EXERCISE PROMPT:
Please copy out all of the material below line for line, changing nothing.

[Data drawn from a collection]
※ ※ ※

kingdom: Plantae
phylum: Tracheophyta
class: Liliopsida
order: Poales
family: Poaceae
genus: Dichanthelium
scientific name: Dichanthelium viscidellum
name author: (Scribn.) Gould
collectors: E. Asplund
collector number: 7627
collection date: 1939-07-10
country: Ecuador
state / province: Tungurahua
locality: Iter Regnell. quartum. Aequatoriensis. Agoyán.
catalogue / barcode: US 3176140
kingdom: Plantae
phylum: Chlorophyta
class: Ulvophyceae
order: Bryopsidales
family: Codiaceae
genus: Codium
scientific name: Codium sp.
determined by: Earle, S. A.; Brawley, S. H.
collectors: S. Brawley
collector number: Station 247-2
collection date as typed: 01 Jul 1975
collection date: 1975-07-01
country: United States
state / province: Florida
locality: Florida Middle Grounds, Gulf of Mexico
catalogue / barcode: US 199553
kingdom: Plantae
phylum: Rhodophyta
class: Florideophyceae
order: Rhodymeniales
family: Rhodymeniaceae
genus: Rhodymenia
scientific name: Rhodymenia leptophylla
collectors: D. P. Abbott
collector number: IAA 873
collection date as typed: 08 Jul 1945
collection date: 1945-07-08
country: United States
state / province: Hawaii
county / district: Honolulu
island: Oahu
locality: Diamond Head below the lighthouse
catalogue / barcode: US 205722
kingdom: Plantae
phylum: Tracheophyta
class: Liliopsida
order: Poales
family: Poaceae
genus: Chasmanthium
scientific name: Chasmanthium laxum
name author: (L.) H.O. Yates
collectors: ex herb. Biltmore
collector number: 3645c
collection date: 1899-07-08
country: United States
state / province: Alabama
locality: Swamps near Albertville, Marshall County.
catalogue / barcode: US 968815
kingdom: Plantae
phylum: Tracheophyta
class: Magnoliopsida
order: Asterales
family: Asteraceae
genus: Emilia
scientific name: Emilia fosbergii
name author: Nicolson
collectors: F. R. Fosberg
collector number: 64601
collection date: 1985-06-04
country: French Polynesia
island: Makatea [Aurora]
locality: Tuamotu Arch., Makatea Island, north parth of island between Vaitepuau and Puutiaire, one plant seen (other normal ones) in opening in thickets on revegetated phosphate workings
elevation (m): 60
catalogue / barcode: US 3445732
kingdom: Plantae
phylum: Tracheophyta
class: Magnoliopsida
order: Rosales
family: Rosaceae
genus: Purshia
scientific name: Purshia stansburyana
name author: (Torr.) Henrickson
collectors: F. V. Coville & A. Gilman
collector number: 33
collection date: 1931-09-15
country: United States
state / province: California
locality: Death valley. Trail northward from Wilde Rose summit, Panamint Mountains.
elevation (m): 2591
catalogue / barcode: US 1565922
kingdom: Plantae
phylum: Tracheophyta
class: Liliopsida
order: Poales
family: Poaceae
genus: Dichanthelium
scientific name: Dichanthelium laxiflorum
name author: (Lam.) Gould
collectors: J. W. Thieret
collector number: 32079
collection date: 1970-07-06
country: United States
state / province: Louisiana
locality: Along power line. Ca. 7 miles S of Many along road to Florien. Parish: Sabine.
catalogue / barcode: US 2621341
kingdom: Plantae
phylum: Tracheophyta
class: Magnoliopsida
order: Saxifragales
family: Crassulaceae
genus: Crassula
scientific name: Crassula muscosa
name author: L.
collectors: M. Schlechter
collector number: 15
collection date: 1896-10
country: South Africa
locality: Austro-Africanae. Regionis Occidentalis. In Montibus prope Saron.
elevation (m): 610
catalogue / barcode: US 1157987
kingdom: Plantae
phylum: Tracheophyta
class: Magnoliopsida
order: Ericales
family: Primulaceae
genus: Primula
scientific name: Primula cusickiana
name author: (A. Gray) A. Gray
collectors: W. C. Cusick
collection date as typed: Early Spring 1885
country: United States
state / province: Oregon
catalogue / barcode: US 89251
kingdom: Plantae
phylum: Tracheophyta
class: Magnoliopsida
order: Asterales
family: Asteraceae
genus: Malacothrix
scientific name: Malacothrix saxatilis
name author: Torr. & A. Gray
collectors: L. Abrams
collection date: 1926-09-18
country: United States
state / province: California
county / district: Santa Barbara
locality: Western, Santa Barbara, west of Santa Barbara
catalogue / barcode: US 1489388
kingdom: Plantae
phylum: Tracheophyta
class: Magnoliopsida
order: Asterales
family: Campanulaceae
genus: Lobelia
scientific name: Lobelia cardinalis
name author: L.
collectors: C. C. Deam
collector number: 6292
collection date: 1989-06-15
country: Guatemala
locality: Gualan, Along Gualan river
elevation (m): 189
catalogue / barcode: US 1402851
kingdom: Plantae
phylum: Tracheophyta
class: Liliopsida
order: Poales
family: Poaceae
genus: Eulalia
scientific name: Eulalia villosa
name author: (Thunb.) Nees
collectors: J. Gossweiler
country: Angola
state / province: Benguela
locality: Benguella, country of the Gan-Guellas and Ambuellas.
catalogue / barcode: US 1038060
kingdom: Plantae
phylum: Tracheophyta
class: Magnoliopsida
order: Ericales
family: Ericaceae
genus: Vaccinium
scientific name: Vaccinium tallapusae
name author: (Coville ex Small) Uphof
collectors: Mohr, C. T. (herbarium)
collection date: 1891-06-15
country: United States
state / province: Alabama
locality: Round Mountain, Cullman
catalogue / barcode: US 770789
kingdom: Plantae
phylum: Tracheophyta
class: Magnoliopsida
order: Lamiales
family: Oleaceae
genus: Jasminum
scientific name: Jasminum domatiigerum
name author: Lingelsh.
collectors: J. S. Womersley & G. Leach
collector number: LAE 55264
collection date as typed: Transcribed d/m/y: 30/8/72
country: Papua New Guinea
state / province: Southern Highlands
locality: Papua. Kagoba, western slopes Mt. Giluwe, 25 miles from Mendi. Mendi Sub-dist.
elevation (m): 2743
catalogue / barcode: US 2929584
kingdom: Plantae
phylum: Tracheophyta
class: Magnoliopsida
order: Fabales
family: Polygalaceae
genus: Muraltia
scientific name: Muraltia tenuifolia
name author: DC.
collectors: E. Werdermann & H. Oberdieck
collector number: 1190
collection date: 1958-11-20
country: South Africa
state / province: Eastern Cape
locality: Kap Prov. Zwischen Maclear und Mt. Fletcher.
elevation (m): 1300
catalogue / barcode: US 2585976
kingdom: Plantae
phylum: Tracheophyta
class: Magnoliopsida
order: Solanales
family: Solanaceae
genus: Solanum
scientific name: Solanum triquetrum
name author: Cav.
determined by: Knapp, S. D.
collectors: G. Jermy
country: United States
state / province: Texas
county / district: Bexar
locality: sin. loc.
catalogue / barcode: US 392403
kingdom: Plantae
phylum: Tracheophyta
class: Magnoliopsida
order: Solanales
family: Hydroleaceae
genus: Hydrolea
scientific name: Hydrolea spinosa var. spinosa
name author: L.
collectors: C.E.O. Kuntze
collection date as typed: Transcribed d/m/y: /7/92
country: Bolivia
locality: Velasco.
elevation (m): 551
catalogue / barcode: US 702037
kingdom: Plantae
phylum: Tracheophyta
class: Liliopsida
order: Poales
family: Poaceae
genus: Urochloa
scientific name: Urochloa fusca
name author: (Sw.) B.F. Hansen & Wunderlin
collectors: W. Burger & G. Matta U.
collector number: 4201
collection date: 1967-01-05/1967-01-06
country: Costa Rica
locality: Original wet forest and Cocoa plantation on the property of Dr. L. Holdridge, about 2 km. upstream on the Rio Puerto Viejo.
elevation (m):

※ ※ ※

ANSWER BELOW:
kingdom: Plantae
phylum: Tracheophyta
class: Liliopsida
order: Poales
family: Poaceae
genus: Dichanthelium
scientific name: Dichanthelium viscidellum
name author: (Scribn.) Gould
collectors: E. Asplund
collector number: 7627
collection date: 1939-07-10
country: Ecuador
state / province: Tungurahua
locality: Iter Regnell. quartum. Aequatoriensis. Agoyán.
catalogue / barcode: US 3176140
kingdom: Plantae
phylum: Chlorophyta
class: Ulvophyceae
order: Bryopsidales
family: Codiaceae
genus: Codium
scientific name: Codium sp.
determined by: Earle, S. A.; Brawley, S. H.
collectors: S. Brawley
collector number: Station 247-2
collection date as typed: 01 Jul 1975
collection date: 1975-07-01
country: United States
state / province: Florida
locality: Florida Middle Grounds, Gulf of Mexico
catalogue / barcode: US 199553
kingdom: Plantae
phylum: Rhodophyta
class: Florideophyceae
order: Rhodymeniales
family: Rhodymeniaceae
genus: Rhodymenia
scientific name: Rhodymenia leptophylla
collectors: D. P. Abbott
collector number: IAA 873
collection date as typed: 08 Jul 1945
collection date: 1945-07-08
country: United States
state / province: Hawaii
county / district: Honolulu
island: Oahu
locality: Diamond Head below the lighthouse
catalogue / barcode: US 205722
kingdom: Plantae
phylum: Tracheophyta
class: Liliopsida
order: Poales
family: Poaceae
genus: Chasmanthium
scientific name: Chasmanthium laxum
name author: (L.) H.O. Yates
collectors: ex herb. Biltmore
collector number: 3645c
collection date: 1899-07-08
country: United States
state / province: Alabama
locality: Swamps near Albertville, Marshall County.
catalogue / barcode: US 968815
kingdom: Plantae
phylum: Tracheophyta
class: Magnoliopsida
order: Asterales
family: Asteraceae
genus: Emilia
scientific name: Emilia fosbergii
name author: Nicolson
collectors: F. R. Fosberg
collector number: 64601
collection date: 1985-06-04
country: French Polynesia
island: Makatea [Aurora]
locality: Tuamotu Arch., Makatea Island, north parth of island between Vaitepuau and Puutiaire, one plant seen (other normal ones) in opening in thickets on revegetated phosphate workings
elevation (m): 60
catalogue / barcode: US 3445732
kingdom: Plantae
phylum: Tracheophyta
class: Magnoliopsida
order: Rosales
family: Rosaceae
genus: Purshia
scientific name: Purshia stansburyana
name author: (Torr.) Henrickson
collectors: F. V. Coville & A. Gilman
collector number: 33
collection date: 1931-09-15
country: United States
state / province: California
locality: Death valley. Trail northward from Wilde Rose summit, Panamint Mountains.
elevation (m): 2591
catalogue / barcode: US 1565922
kingdom: Plantae
phylum: Tracheophyta
class: Liliopsida
order: Poales
family: Poaceae
genus: Dichanthelium
scientific name: Dichanthelium laxiflorum
name author: (Lam.) Gould
collectors: J. W. Thieret
collector number: 32079
collection date: 1970-07-06
country: United States
state / province: Louisiana
locality: Along power line. Ca. 7 miles S of Many along road to Florien. Parish: Sabine.
catalogue / barcode: US 2621341
kingdom: Plantae
phylum: Tracheophyta
class: Magnoliopsida
order: Saxifragales
family: Crassulaceae
genus: Crassula
scientific name: Crassula muscosa
name author: L.
collectors: M. Schlechter
collector number: 15
collection date: 1896-10
country: South Africa
locality: Austro-Africanae. Regionis Occidentalis. In Montibus prope Saron.
elevation (m): 610
catalogue / barcode: US 1157987
kingdom: Plantae
phylum: Tracheophyta
class: Magnoliopsida
order: Ericales
family: Primulaceae
genus: Primula
scientific name: Primula cusickiana
name author: (A. Gray) A. Gray
collectors: W. C. Cusick
collection date as typed: Early Spring 1885
country: United States
state / province: Oregon
catalogue / barcode: US 89251
kingdom: Plantae
phylum: Tracheophyta
class: Magnoliopsida
order: Asterales
family: Asteraceae
genus: Malacothrix
scientific name: Malacothrix saxatilis
name author: Torr. & A. Gray
collectors: L. Abrams
collection date: 1926-09-18
country: United States
state / province: California
county / district: Santa Barbara
locality: Western, Santa Barbara, west of Santa Barbara
catalogue / barcode: US 1489388
kingdom: Plantae
phylum: Tracheophyta
class: Magnoliopsida
order: Asterales
family: Campanulaceae
genus: Lobelia
scientific name: Lobelia cardinalis
name author: L.
collectors: C. C. Deam
collector number: 6292
collection date: 1989-06-15
country: Guatemala
locality: Gualan, Along Gualan river
elevation (m): 189
catalogue / barcode: US 1402851
kingdom: Plantae
phylum: Tracheophyta
class: Liliopsida
order: Poales
family: Poaceae
genus: Eulalia
scientific name: Eulalia villosa
name author: (Thunb.) Nees
collectors: J. Gossweiler
country: Angola
state / province: Benguela
locality: Benguella, country of the Gan-Guellas and Ambuellas.
catalogue / barcode: US 1038060
kingdom: Plantae
phylum: Tracheophyta
class: Magnoliopsida
order: Ericales
family: Ericaceae
genus: Vaccinium
scientific name: Vaccinium tallapusae
name author: (Coville ex Small) Uphof
collectors: Mohr, C. T. (herbarium)
collection date: 1891-06-15
country: United States
state / province: Alabama
locality: Round Mountain, Cullman
catalogue / barcode: US 770789
kingdom: Plantae
phylum: Tracheophyta
class: Magnoliopsida
order: Lamiales
family: Oleaceae
genus: Jasminum
scientific name: Jasminum domatiigerum
name author: Lingelsh.
collectors: J. S. Womersley & G. Leach
collector number: LAE 55264
collection date as typed: Transcribed d/m/y: 30/8/72
country: Papua New Guinea
state / province: Southern Highlands
locality: Papua. Kagoba, western slopes Mt. Giluwe, 25 miles from Mendi. Mendi Sub-dist.
elevation (m): 2743
catalogue / barcode: US 2929584
kingdom: Plantae
phylum: Tracheophyta
class: Magnoliopsida
order: Fabales
family: Polygalaceae
genus: Muraltia
scientific name: Muraltia tenuifolia
name author: DC.
collectors: E. Werdermann & H. Oberdieck
collector number: 1190
collection date: 1958-11-20
country: South Africa
state / province: Eastern Cape
locality: Kap Prov. Zwischen Maclear und Mt. Fletcher.
elevation (m): 1300
catalogue / barcode: US 2585976
kingdom: Plantae
phylum: Tracheophyta
class: Magnoliopsida
order: Solanales
family: Solanaceae
genus: Solanum
scientific name: Solanum triquetrum
name author: Cav.
determined by: Knapp, S. D.
collectors: G. Jermy
country: United States
state / province: Texas
county / district: Bexar
locality: sin. loc.
catalogue / barcode: US 392403
kingdom: Plantae
phylum: Tracheophyta
class: Magnoliopsida
order: Solanales
family: Hydroleaceae
genus: Hydrolea
scientific name: Hydrolea spinosa var. spinosa
name author: L.
collectors: C.E.O. Kuntze
collection date as typed: Transcribed d/m/y: /7/92
country: Bolivia
locality: Velasco.
elevation (m): 551
catalogue / barcode: US 702037
kingdom: Plantae
phylum: Tracheophyta
class: Liliopsida
order: Poales
family: Poaceae
genus: Urochloa
scientific name: Urochloa fusca
name author: (Sw.) B.F. Hansen & Wunderlin
collectors: W. Burger & G. Matta U.
collector number: 4201
collection date: 1967-01-05/1967-01-06
country: Costa Rica
locality: Original wet forest and Cocoa plantation on the property of Dr. L. Holdridge, about 2 km. upstream on the Rio Puerto Viejo.
elevation (m):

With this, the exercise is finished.